### Task
When you reach the line containing "X178650000Y-122821000I-51000J0D01*" in the records below, start copying exactly, and stop once you have copied the line containing "X167640000Y-124460000D03*".

### Task data
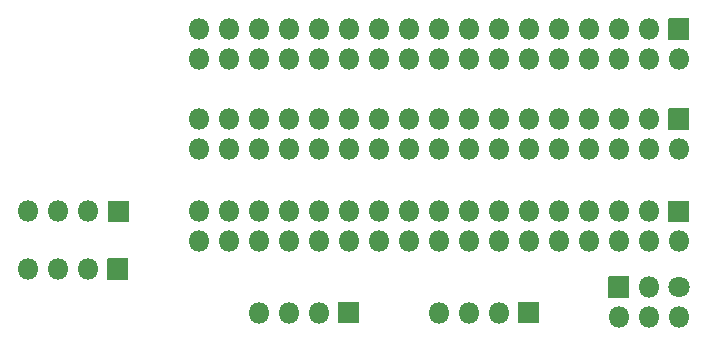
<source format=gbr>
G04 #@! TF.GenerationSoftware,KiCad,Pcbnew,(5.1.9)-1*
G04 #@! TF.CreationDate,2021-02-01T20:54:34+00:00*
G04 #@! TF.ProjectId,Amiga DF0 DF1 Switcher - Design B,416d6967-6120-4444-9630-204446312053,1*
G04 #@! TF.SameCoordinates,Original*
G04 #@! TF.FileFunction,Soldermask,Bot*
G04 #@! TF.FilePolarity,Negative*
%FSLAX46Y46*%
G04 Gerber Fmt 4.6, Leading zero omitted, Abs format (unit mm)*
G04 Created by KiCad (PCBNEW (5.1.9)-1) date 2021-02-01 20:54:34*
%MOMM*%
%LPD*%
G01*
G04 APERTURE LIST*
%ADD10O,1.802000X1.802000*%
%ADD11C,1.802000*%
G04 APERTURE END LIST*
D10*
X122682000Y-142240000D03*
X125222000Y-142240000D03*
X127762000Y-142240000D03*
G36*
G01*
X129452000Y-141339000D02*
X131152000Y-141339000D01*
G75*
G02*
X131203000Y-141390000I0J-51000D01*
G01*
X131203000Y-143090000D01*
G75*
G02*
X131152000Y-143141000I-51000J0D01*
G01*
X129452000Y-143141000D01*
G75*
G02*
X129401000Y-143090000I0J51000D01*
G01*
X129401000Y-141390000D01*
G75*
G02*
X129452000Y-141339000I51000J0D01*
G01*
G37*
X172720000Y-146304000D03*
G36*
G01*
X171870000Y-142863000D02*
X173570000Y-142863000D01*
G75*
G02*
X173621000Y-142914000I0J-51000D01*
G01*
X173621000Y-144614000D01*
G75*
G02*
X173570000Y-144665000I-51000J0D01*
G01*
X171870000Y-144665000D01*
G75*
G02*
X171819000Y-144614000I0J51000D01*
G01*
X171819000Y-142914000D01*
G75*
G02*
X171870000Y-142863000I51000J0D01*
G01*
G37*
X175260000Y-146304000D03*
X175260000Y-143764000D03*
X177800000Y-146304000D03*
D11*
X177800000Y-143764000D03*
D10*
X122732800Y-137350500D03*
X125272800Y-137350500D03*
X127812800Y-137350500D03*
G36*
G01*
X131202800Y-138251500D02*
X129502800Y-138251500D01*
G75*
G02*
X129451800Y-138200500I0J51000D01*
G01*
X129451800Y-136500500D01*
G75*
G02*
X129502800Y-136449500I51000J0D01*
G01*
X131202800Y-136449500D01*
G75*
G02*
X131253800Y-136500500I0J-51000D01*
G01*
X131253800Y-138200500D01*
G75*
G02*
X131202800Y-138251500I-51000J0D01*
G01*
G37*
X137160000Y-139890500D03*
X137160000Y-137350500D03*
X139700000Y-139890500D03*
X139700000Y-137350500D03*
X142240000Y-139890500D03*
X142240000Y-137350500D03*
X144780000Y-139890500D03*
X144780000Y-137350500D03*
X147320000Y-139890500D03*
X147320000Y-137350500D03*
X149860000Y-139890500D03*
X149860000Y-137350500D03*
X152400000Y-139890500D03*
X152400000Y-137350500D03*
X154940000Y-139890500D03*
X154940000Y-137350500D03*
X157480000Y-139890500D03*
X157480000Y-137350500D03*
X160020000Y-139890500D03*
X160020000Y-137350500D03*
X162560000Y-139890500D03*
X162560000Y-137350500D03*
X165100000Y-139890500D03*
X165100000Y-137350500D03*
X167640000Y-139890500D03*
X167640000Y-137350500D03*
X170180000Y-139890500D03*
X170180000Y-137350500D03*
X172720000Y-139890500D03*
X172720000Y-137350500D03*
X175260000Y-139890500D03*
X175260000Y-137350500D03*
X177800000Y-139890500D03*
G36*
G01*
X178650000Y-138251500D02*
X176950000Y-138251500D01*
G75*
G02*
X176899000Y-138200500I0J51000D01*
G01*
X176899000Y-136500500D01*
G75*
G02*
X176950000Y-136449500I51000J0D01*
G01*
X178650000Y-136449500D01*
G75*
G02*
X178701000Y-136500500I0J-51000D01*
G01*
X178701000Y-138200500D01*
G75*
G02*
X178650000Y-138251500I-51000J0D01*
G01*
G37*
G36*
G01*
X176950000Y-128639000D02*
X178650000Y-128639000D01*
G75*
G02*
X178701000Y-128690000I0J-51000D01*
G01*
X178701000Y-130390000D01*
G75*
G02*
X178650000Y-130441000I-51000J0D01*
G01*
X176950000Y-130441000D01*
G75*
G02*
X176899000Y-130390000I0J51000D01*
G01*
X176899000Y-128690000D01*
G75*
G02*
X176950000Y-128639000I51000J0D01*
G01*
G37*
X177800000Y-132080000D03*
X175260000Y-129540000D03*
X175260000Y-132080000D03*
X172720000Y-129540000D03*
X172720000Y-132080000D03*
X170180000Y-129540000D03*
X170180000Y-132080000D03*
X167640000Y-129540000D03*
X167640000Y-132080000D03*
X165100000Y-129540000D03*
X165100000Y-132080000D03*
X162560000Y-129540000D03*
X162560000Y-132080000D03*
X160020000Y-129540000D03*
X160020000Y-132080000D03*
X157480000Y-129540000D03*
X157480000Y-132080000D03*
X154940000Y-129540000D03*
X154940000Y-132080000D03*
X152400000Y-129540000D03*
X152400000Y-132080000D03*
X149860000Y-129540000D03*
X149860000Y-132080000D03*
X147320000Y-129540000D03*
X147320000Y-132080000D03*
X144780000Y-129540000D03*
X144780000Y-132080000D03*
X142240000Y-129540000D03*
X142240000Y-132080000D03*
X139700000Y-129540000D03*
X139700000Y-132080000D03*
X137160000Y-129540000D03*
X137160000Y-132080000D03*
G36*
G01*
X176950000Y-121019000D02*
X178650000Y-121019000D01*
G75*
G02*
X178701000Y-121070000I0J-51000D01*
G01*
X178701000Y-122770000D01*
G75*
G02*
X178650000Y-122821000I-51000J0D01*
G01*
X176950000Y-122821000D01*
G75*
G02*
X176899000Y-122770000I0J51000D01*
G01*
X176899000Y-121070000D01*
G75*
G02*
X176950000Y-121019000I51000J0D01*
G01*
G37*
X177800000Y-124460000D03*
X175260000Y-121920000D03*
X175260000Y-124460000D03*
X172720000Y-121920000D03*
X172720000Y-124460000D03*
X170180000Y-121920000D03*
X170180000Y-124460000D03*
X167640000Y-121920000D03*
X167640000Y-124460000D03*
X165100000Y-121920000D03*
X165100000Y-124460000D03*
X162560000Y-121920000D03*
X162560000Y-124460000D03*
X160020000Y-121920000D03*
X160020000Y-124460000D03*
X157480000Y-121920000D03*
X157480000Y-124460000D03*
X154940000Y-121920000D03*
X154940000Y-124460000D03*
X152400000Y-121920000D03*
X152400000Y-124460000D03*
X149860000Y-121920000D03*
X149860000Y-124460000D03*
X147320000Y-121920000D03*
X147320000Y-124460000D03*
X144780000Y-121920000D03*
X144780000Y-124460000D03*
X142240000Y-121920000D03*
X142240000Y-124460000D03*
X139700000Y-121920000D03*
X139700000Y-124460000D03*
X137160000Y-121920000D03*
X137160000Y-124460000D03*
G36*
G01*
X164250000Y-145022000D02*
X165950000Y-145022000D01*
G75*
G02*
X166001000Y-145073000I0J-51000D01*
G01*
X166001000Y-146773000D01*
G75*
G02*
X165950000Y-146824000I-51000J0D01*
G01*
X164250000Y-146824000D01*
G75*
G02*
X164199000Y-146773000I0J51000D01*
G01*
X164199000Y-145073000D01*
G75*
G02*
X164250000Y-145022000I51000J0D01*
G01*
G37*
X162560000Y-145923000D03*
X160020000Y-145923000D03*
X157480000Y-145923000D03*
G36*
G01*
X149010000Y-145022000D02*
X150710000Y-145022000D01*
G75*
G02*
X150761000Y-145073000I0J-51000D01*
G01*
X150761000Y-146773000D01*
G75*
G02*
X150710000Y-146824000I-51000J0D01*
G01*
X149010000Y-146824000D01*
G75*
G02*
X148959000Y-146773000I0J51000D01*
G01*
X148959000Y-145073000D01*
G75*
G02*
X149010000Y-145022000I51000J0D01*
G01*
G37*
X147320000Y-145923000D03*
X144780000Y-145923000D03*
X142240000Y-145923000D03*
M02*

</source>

### Your solution
X178650000Y-122821000I-51000J0D01*
G01*
X176950000Y-122821000D01*
G75*
G02*
X176899000Y-122770000I0J51000D01*
G01*
X176899000Y-121070000D01*
G75*
G02*
X176950000Y-121019000I51000J0D01*
G01*
G37*
X177800000Y-124460000D03*
X175260000Y-121920000D03*
X175260000Y-124460000D03*
X172720000Y-121920000D03*
X172720000Y-124460000D03*
X170180000Y-121920000D03*
X170180000Y-124460000D03*
X167640000Y-121920000D03*
X167640000Y-124460000D03*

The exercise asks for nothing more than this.